The City is releasing the results of a feasibility analysis for removing hazardous fuels from approximately 30,000 hectares (HA) of forested Crown land in 48,000 HA surrounding the community.
“We felt that it’s probably as economically devastating to evacuate a community, as it is to have a fire come into the community,” says the report’s main author Robert Gray. “So that’s why we chose the evacuation and it was quite timely considering what happened last year with 60,000 people on evacuation at times up to six weeks.”
2017 was the worst wildfire season in B.C.’s history, and the East Kootenay saw it’s fair share of flames.
Hundreds of properties were affected by evacuation alerts or orders in our region, and some of the blazes grew past 1,300 HA.

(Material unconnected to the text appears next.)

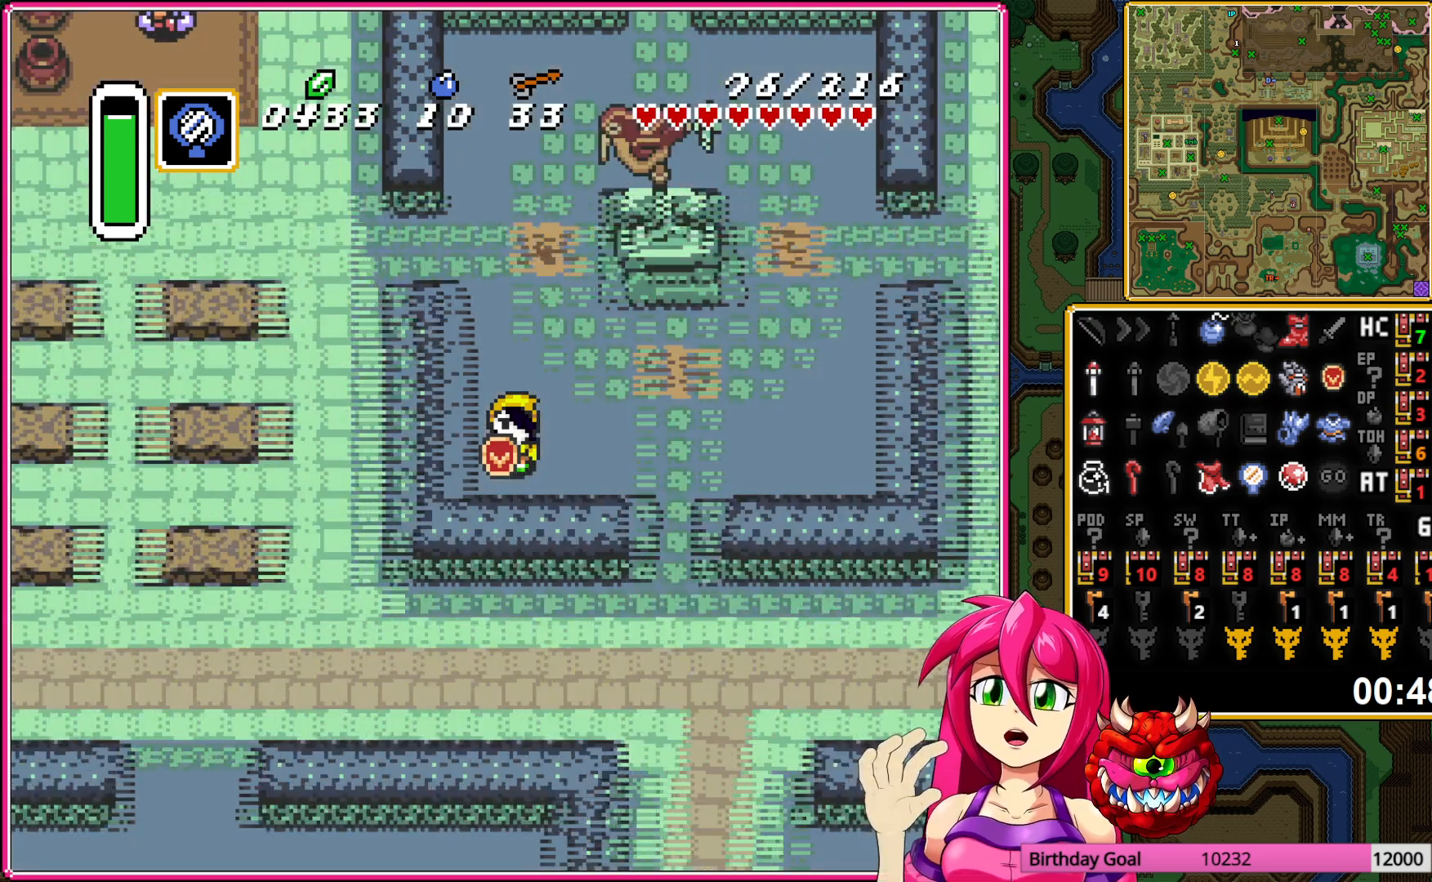
{"buttons": [], "events": []}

Although Cranbrook wasn’t under any notices last year, there is a great concern from municipal politicians and staff that if something isn’t done it is only time before a massive fire threatens the community.
The study predicts an evacuation of Cranbrook would have an economic impact of $13 million a day, up to $51 million over three days, and would cost the average household $744 for leaving for a single day.
Gray suggests lower income residents could be wiped out by a lengthy evacuation.
Meanwhile, it is estimated it would cost $22 million for the initial treatment of wildfire fuels in the forested areas surrounding Cranbrook.
The City believes there could be economical benefits by undertaking mitigation work alongside local stakeholders in the timber industry.
The study shows the value of the wood harvested from forested areas wouldn’t pay for the treatment work entirely.
However, Gray believes there is economic potential and one option is to reinvest portions of stumpage revenue, estimated to be $90 million a year, into wildfire fuel mitigation.